Among them, FHE prevents machines from learning any sensitive information while processing it and provides confidentiality for data, models, and outputs through the process.
Members of Ai x FHE include: @mindnetwork_xyz
@theSightAI
@getbasedai
@Privasea_ai
“Alternative solutions”
Some use MPC to protect high-value data and perform "blind computation" instead of FHE, while others use ZKSNARK to guarantee the correctness of FHE computations on encrypted data. They are: @nillionnetwork, @padolabs
Current Challenges and Solutions for FHE
Not developer friendly yet.
The current situation is still a lack of standardized algorithms and overall supported FHE tools.
High computational overhead (cost)
This can lead to node centralization due to noise management and complex computational bootstrapping.

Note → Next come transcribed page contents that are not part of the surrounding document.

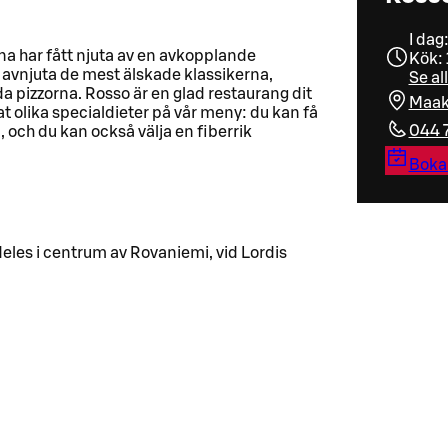
I dag
rna har fått njuta av en avkopplande
Kök: 
avnjuta de mest älskade klassikerna,
Se al
a pizzorna. Rosso är en glad restaurang dit
Maak
olika specialdieter på vår meny: du kan få
044 
, och du kan också välja en fiberrik
Boka
eles i centrum av Rovaniemi, vid Lordis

Risks of Insecure On-Chain FHE
To ensure the security of any threshold decryption system, the decryption keys must be distributed among the nodes. However, due to the high overhead of FHE, this may result in a small number of validators, increasing the possibility of collusion.
solution?
Programmable Boostrapping:
It allows computation to be applied during the boot process, making it more efficient while being application specific.
Hardware Acceleration
Develop ASICs, GPUs, and FPGAs along with the OpenFHE library to accelerate FHE performance.
Better threshold decryption system
In short, to improve the security of on-chain FHE, we need a system (can be MPC) that can ensure the following:
Low latency
Lowering the entry barrier for decentralized nodes
Fault Tolerance
Here is a technical explanation by @0xArnav.
That’s it, and to be honest, this tweet is just the tip of the iceberg. There is a lot more to learn about the FHE landscape.